**PROVIDED MATERIAL**.
:::::
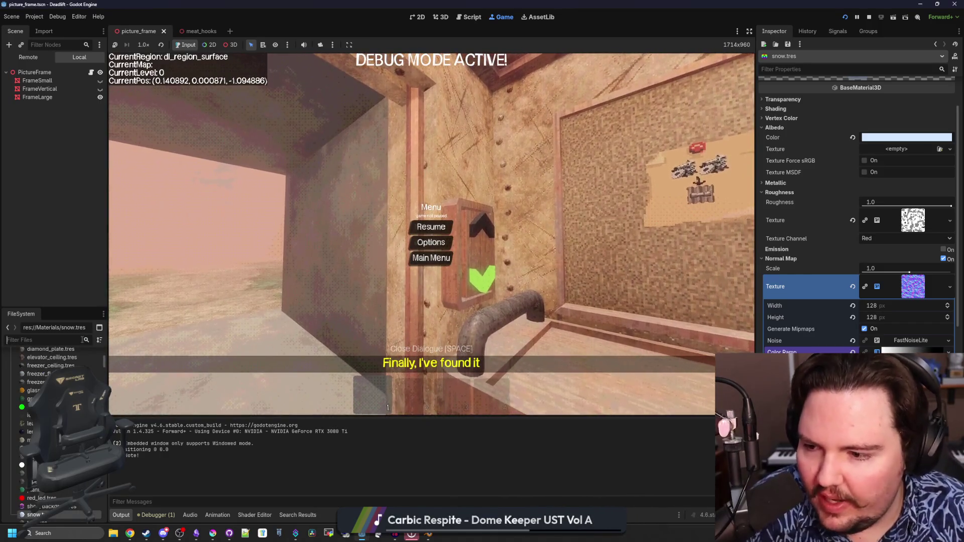
type("map")
left_click(29, 371)
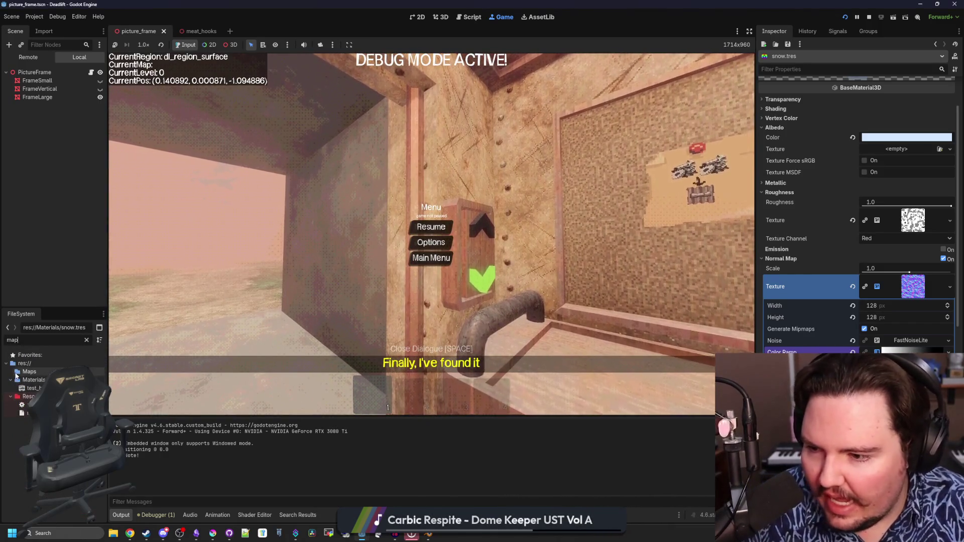
left_click(87, 340)
Step: Preview duck_generation.png and duck_biomes.png in the Inspector, resize the panels, and restart the game
key("Down")
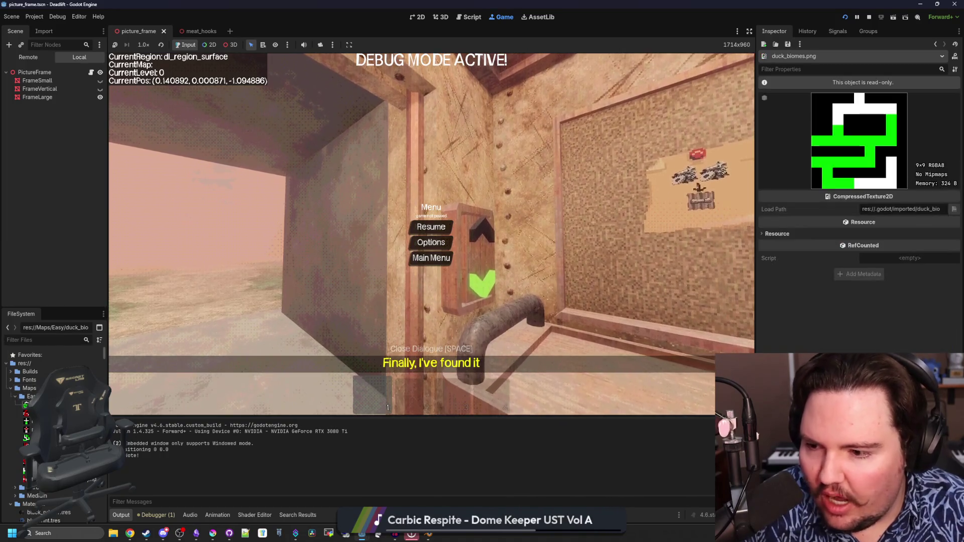
key("Down")
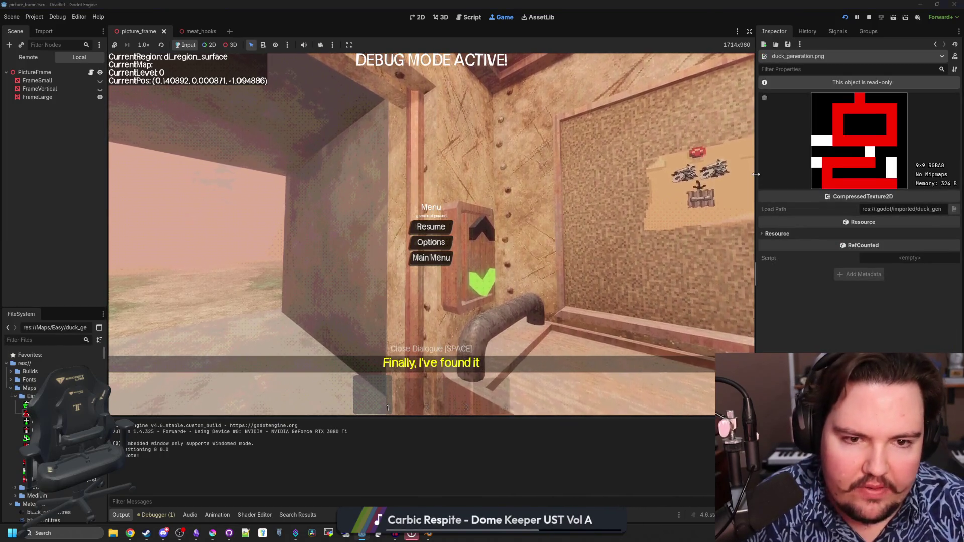
left_click_drag(759, 177, 673, 166)
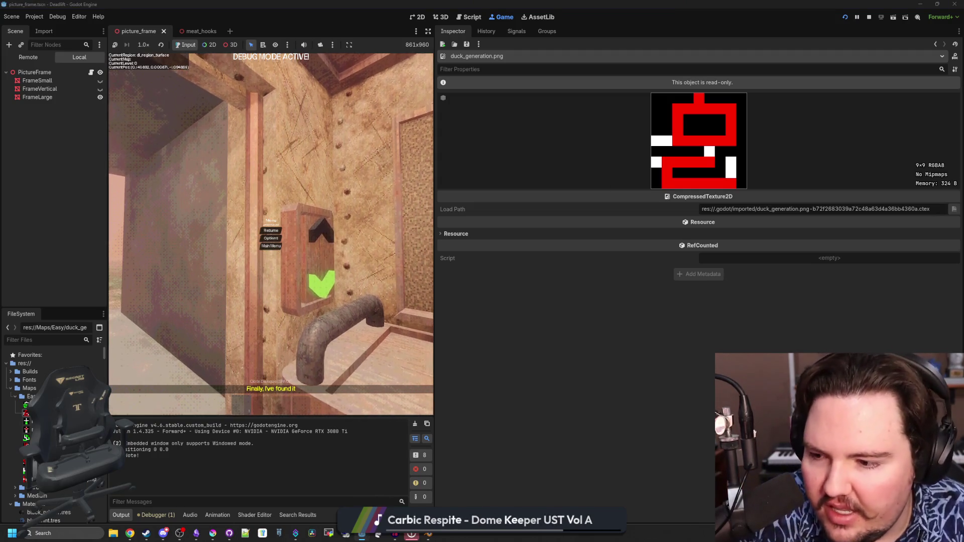
key("Up")
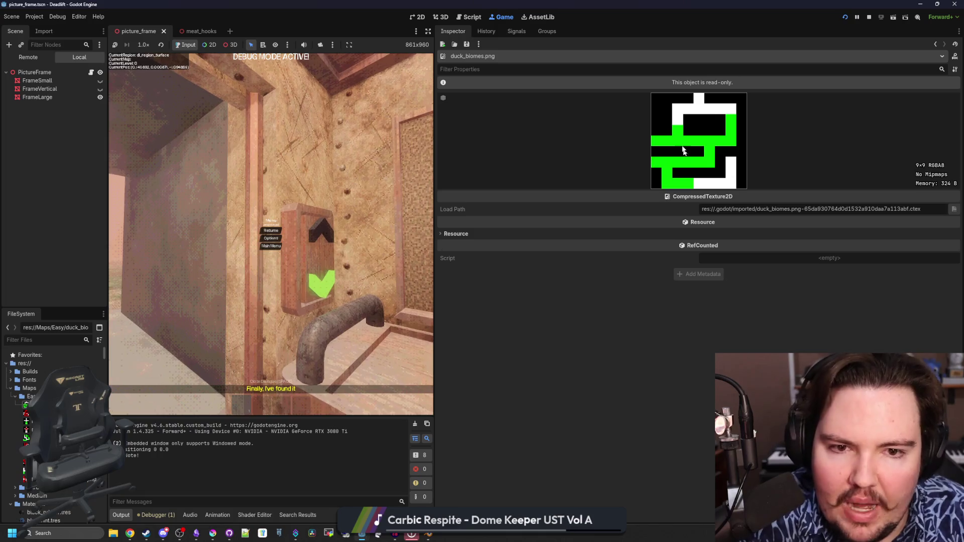
left_click_drag(435, 226, 527, 226)
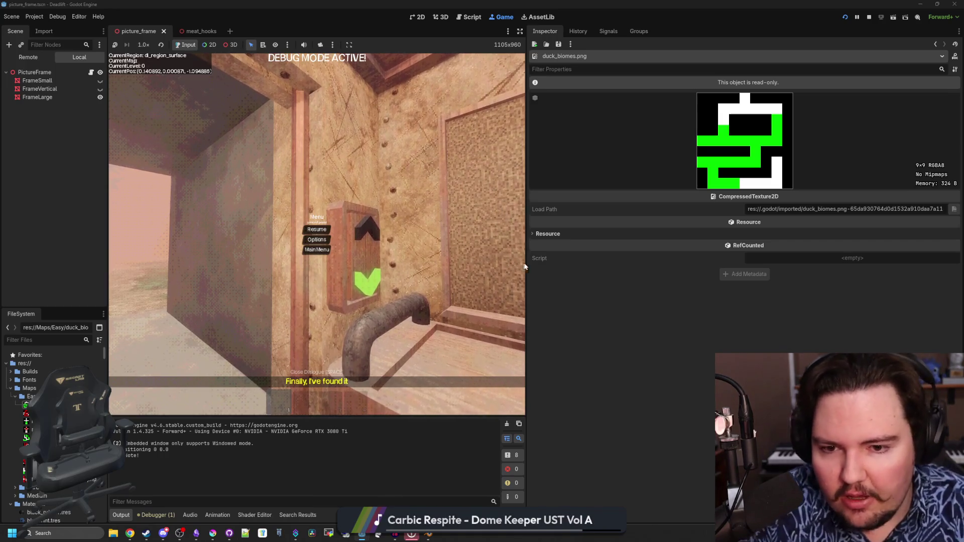
left_click_drag(525, 266, 735, 257)
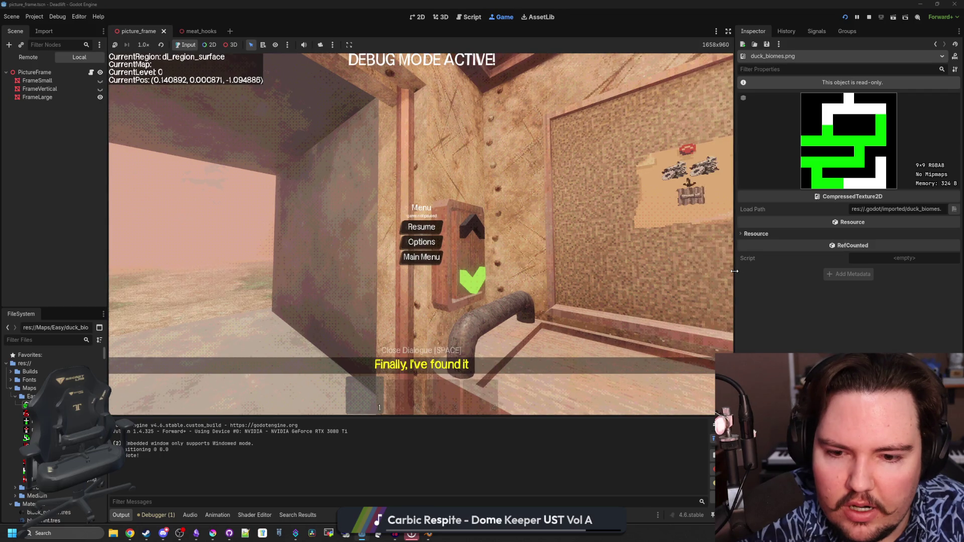
left_click_drag(734, 271, 731, 271)
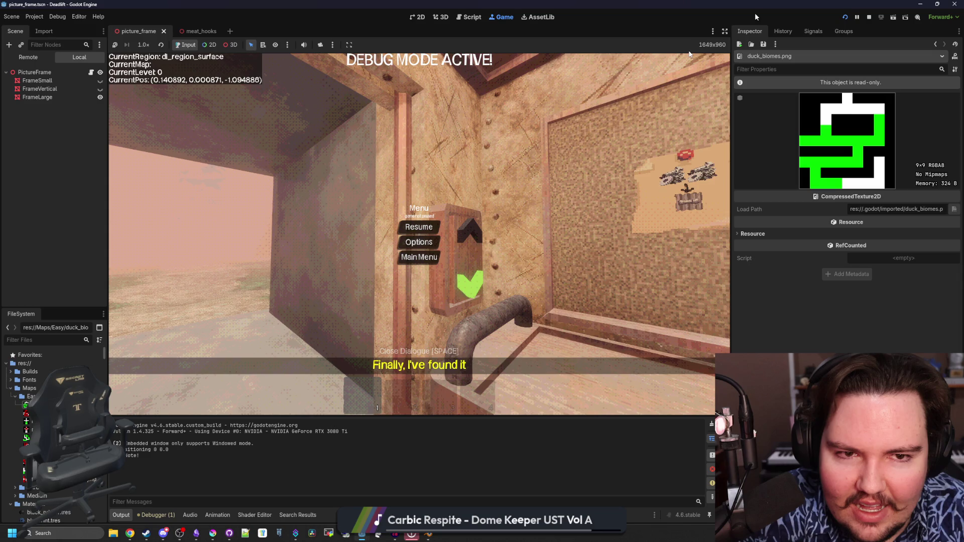
key("F5")
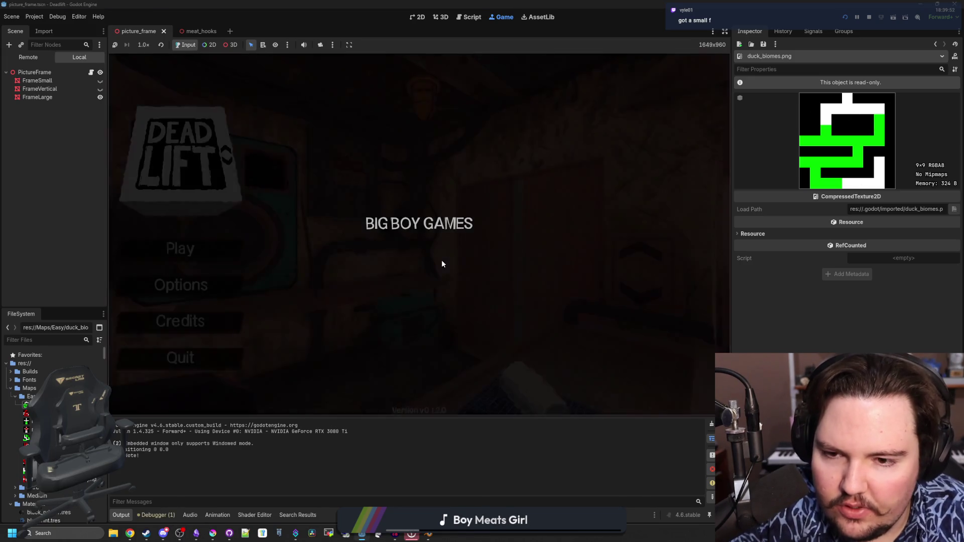
Step: Start a new game and walk from the elevator through the breakroom and overgrown corridor, checking debris
type("dwasdwa")
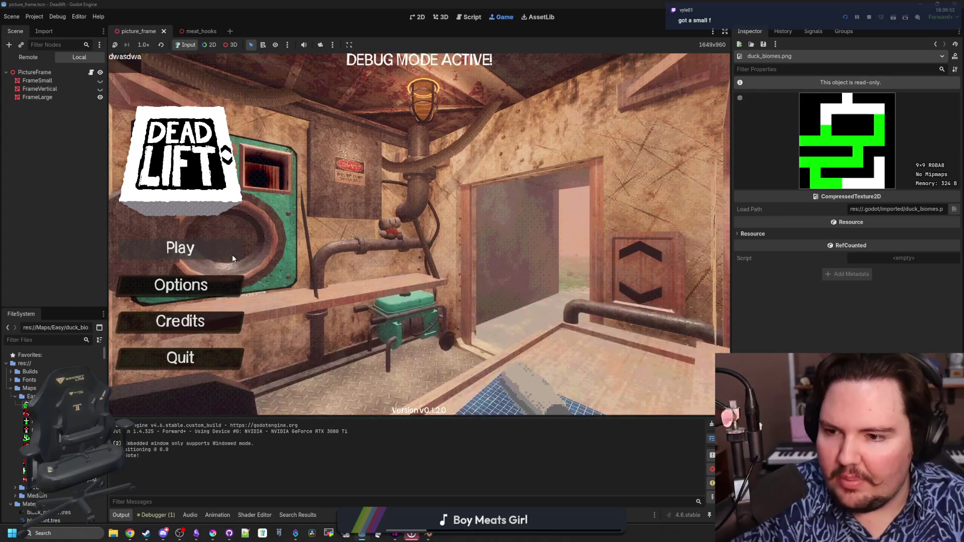
left_click(236, 257)
left_click(454, 271)
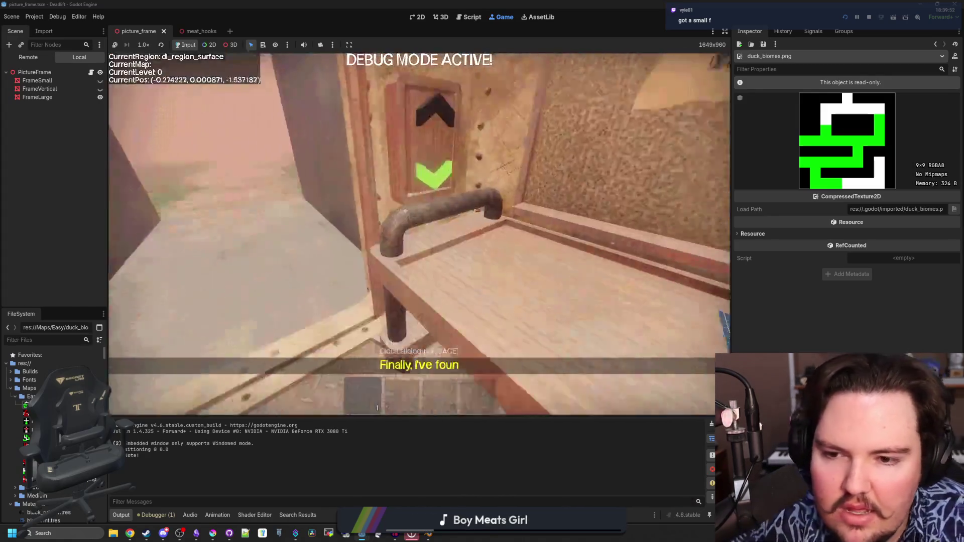
key("e")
:::::
Pictures are not part of the copy; output everything else in the records exactly.

**ANSWER SECTION**.
type("map")
left_click(29, 371)
left_click(87, 340)
Step: Preview duck_generation.png and duck_biomes.png in the Inspector, resize the panels, and restart the game
key("Down")
key("Down")
left_click_drag(759, 177, 673, 166)
key("Up")
left_click_drag(435, 226, 527, 226)
left_click_drag(525, 266, 735, 257)
left_click_drag(734, 271, 731, 271)
key("F5")
Step: Start a new game and walk from the elevator through the breakroom and overgrown corridor, checking debris
type("dwasdwa")
left_click(236, 257)
left_click(454, 271)
key("e")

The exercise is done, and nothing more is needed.